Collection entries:
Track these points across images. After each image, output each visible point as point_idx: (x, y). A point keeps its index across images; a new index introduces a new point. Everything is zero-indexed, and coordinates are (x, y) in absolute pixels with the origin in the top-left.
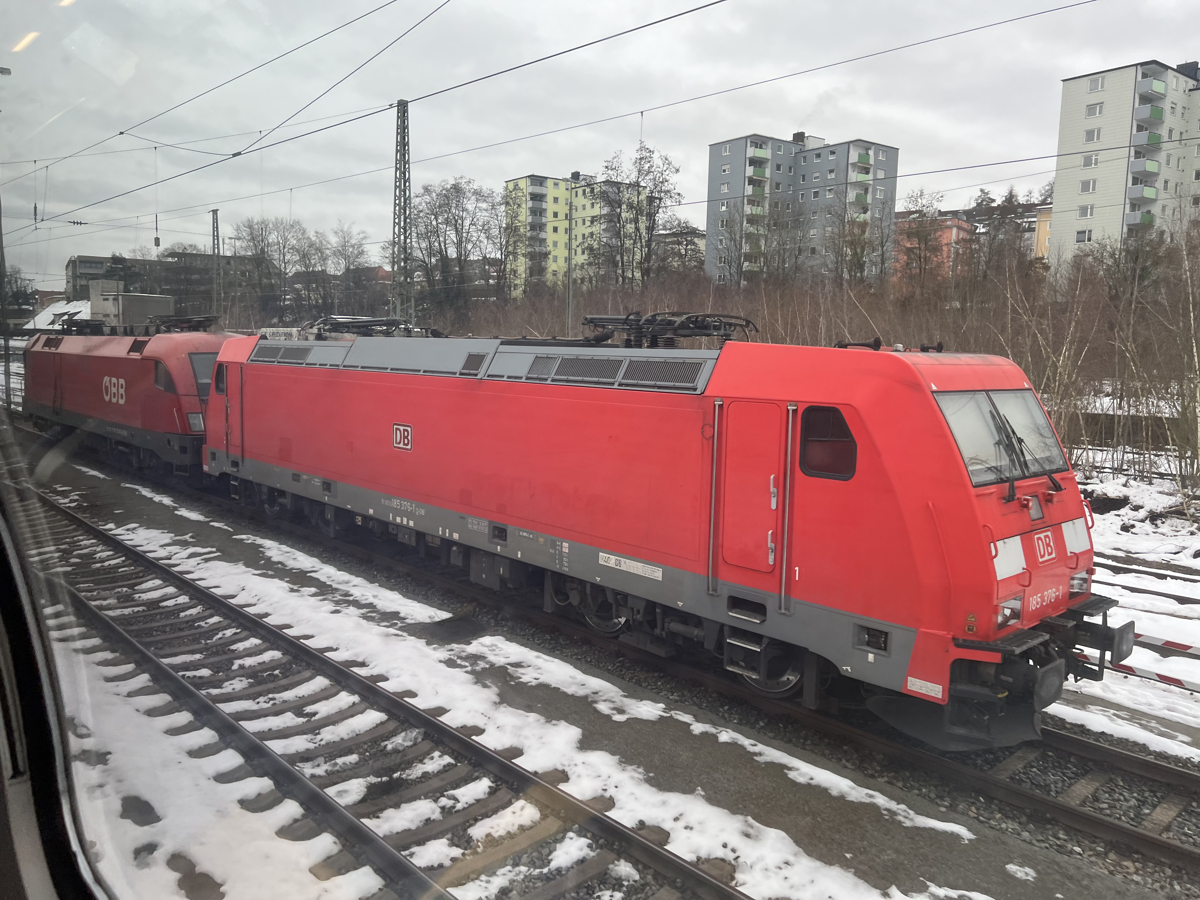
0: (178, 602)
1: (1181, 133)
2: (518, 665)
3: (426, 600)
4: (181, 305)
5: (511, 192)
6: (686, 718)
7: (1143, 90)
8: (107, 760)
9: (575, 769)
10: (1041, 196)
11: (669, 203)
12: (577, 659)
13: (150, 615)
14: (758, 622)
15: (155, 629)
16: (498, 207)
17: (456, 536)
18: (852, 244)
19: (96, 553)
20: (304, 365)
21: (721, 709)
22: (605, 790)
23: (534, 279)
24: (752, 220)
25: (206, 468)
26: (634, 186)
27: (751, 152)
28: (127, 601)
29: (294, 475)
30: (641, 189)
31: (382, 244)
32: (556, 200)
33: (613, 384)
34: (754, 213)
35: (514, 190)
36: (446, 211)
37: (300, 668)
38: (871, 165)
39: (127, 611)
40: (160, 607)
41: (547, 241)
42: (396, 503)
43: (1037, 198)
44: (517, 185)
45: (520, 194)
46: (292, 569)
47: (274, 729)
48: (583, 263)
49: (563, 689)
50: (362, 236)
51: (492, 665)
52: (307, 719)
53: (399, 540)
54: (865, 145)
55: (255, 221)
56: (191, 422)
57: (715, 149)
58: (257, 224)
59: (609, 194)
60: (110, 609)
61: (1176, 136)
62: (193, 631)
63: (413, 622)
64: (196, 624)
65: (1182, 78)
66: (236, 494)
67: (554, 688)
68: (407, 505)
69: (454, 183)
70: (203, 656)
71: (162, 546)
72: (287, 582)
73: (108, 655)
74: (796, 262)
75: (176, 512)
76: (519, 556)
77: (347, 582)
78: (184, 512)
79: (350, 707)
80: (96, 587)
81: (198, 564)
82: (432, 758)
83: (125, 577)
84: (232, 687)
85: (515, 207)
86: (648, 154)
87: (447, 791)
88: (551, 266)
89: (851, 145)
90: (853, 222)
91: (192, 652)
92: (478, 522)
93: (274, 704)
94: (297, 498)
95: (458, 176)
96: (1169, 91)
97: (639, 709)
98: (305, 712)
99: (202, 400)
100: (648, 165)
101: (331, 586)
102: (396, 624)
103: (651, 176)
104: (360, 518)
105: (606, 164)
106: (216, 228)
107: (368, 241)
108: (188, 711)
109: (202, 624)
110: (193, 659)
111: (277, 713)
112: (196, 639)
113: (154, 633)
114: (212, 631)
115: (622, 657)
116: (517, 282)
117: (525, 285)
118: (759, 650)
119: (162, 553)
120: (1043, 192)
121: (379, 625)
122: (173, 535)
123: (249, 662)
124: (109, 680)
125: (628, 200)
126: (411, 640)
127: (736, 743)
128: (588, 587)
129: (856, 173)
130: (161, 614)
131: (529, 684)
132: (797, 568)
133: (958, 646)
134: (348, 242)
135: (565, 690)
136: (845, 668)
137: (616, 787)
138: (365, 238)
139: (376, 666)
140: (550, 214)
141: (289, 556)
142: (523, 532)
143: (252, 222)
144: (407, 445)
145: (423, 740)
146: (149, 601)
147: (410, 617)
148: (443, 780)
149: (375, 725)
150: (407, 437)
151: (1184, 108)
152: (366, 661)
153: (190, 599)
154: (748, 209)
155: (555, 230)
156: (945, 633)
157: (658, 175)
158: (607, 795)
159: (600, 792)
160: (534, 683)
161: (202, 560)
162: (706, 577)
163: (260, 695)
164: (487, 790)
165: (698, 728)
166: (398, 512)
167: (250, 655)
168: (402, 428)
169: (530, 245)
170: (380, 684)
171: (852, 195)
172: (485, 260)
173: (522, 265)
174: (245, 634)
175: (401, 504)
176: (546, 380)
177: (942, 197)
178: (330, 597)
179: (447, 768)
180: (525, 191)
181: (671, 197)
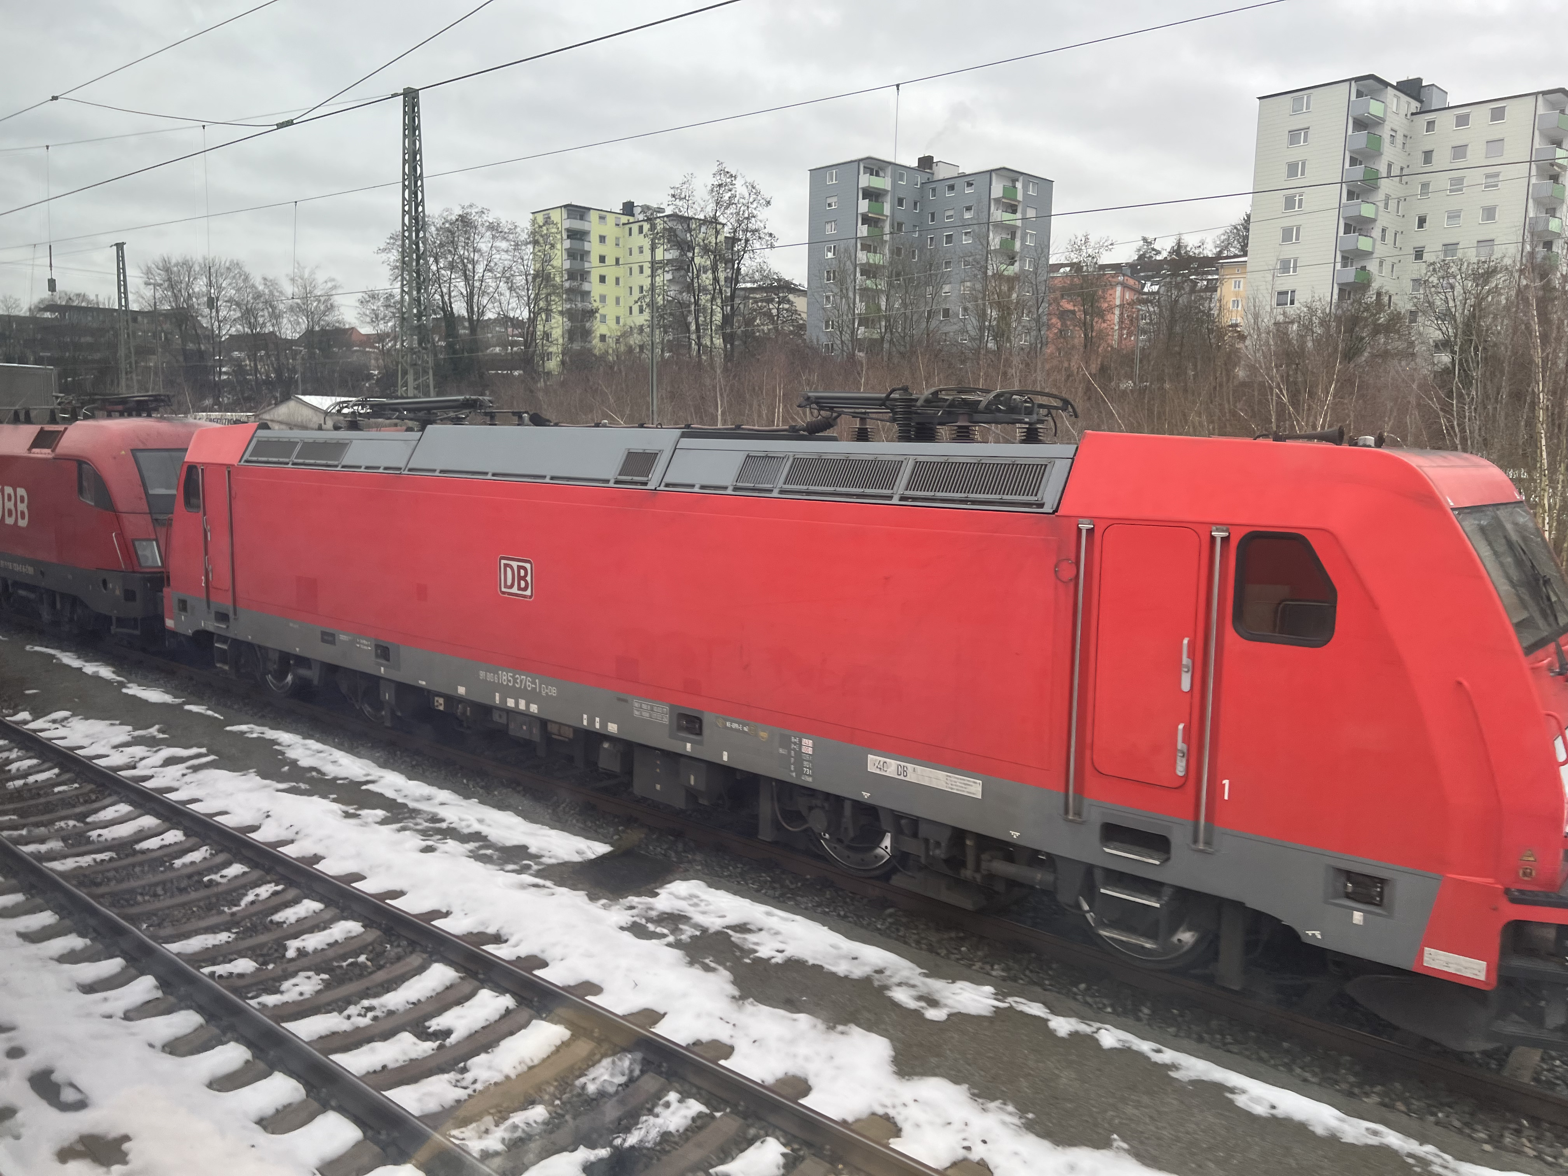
0: (166, 842)
1: (1402, 169)
2: (743, 928)
3: (559, 823)
4: (66, 381)
5: (540, 227)
6: (1036, 1009)
7: (1358, 112)
8: (125, 1154)
9: (905, 1112)
10: (1216, 247)
11: (757, 245)
12: (825, 913)
13: (124, 868)
14: (1157, 863)
15: (140, 891)
16: (523, 247)
17: (613, 728)
18: (999, 305)
19: (9, 762)
20: (338, 469)
21: (1075, 989)
22: (968, 1148)
23: (576, 346)
24: (869, 271)
25: (170, 623)
26: (711, 222)
27: (865, 180)
28: (80, 844)
29: (323, 633)
30: (719, 227)
31: (360, 296)
32: (602, 239)
33: (890, 497)
34: (871, 261)
35: (544, 225)
36: (450, 251)
37: (400, 950)
38: (1019, 202)
39: (86, 861)
40: (135, 853)
41: (592, 294)
42: (505, 677)
43: (1211, 251)
44: (549, 218)
45: (554, 230)
46: (336, 779)
47: (391, 1065)
48: (642, 326)
49: (830, 967)
50: (330, 285)
51: (704, 930)
52: (438, 1043)
53: (511, 733)
54: (1011, 175)
55: (173, 261)
56: (139, 553)
57: (818, 174)
58: (177, 265)
59: (678, 232)
60: (54, 859)
61: (1395, 171)
62: (203, 893)
63: (553, 861)
64: (206, 879)
65: (1404, 98)
66: (225, 662)
67: (814, 965)
68: (525, 681)
69: (461, 213)
70: (233, 936)
71: (115, 747)
72: (334, 800)
73: (75, 942)
74: (927, 328)
75: (124, 690)
76: (725, 758)
77: (429, 798)
78: (134, 690)
79: (502, 1017)
80: (23, 821)
81: (184, 775)
82: (667, 1105)
83: (67, 802)
84: (298, 989)
85: (547, 247)
86: (729, 180)
87: (713, 1166)
88: (599, 328)
89: (994, 175)
90: (999, 276)
91: (213, 930)
92: (652, 707)
93: (375, 1018)
94: (331, 669)
95: (467, 204)
96: (1388, 114)
97: (958, 998)
98: (431, 1030)
99: (156, 520)
100: (729, 194)
101: (405, 805)
102: (528, 867)
103: (732, 209)
104: (441, 701)
105: (672, 192)
106: (121, 270)
107: (340, 291)
108: (237, 1041)
109: (216, 877)
110: (217, 942)
111: (387, 1035)
112: (211, 906)
113: (139, 898)
114: (235, 890)
115: (892, 907)
116: (553, 349)
117: (563, 354)
118: (1158, 905)
119: (116, 759)
120: (1218, 242)
121: (502, 870)
122: (130, 728)
123: (313, 942)
124: (89, 988)
125: (703, 241)
126: (563, 894)
127: (1129, 1048)
128: (848, 806)
129: (1000, 211)
130: (141, 864)
131: (773, 961)
132: (1226, 782)
133: (1514, 901)
134: (310, 292)
135: (833, 969)
136: (1310, 933)
137: (984, 1142)
138: (335, 287)
139: (521, 941)
140: (594, 259)
141: (324, 758)
142: (732, 722)
143: (170, 263)
144: (525, 589)
145: (643, 1072)
146: (115, 842)
147: (546, 853)
148: (699, 1145)
149: (553, 1048)
150: (524, 578)
151: (1405, 136)
152: (502, 932)
153: (185, 835)
154: (862, 257)
155: (602, 279)
156: (1490, 880)
157: (742, 208)
158: (974, 1156)
159: (961, 1153)
160: (779, 959)
161: (187, 768)
162: (1062, 794)
163: (349, 1001)
164: (781, 1160)
165: (1062, 1025)
166: (507, 691)
167: (311, 930)
168: (515, 564)
169: (569, 300)
170: (537, 972)
171: (995, 241)
172: (505, 320)
173: (558, 326)
174: (292, 893)
175: (515, 680)
176: (771, 491)
177: (1112, 244)
178: (411, 825)
179: (698, 1124)
180: (559, 225)
181: (760, 238)
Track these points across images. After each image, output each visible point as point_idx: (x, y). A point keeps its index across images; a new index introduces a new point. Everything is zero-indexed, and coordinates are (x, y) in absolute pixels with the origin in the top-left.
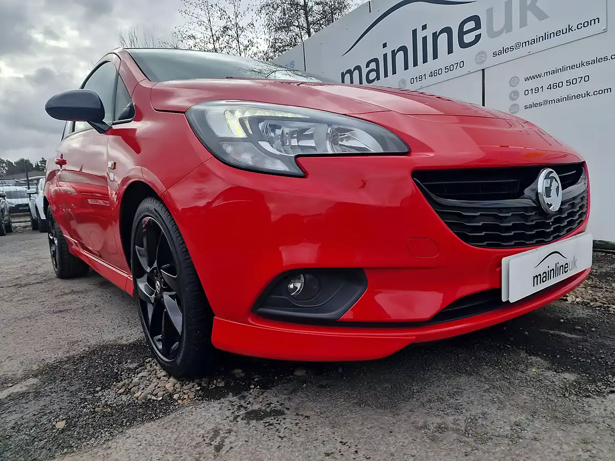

### Exercise:
Copy the listing word for word, from its first line through the line containing "64: (196, 624)", and omit the pictures.

### Output below:
Track these points across images. After each image, output each visible point as point_idx: (x, y). A point keeps its index across images; a new index introduces a new point. Everything is zero-indexed, and coordinates are (x, y) in absolute pixels with the origin in the top-left.
0: (178, 602)
1: (1181, 133)
2: (518, 665)
3: (426, 600)
4: (181, 305)
5: (511, 192)
6: (686, 718)
7: (1143, 90)
8: (107, 760)
9: (575, 769)
10: (1041, 196)
11: (669, 203)
12: (577, 659)
13: (150, 615)
14: (758, 622)
15: (155, 629)
16: (498, 207)
17: (456, 536)
18: (852, 244)
19: (96, 553)
20: (304, 365)
21: (721, 709)
22: (605, 790)
23: (534, 279)
24: (752, 220)
25: (206, 468)
26: (634, 186)
27: (751, 152)
28: (127, 601)
29: (294, 475)
30: (641, 189)
31: (382, 244)
32: (556, 200)
33: (613, 384)
34: (754, 213)
35: (514, 190)
36: (446, 211)
37: (300, 668)
38: (871, 165)
39: (127, 611)
40: (160, 607)
41: (547, 241)
42: (396, 503)
43: (1037, 198)
44: (517, 185)
45: (520, 194)
46: (292, 569)
47: (274, 729)
48: (583, 263)
49: (563, 689)
50: (362, 236)
51: (492, 665)
52: (307, 719)
53: (399, 540)
54: (865, 145)
55: (255, 221)
56: (191, 422)
57: (715, 149)
58: (257, 224)
59: (609, 194)
60: (110, 609)
61: (1176, 136)
62: (193, 631)
63: (413, 622)
64: (196, 624)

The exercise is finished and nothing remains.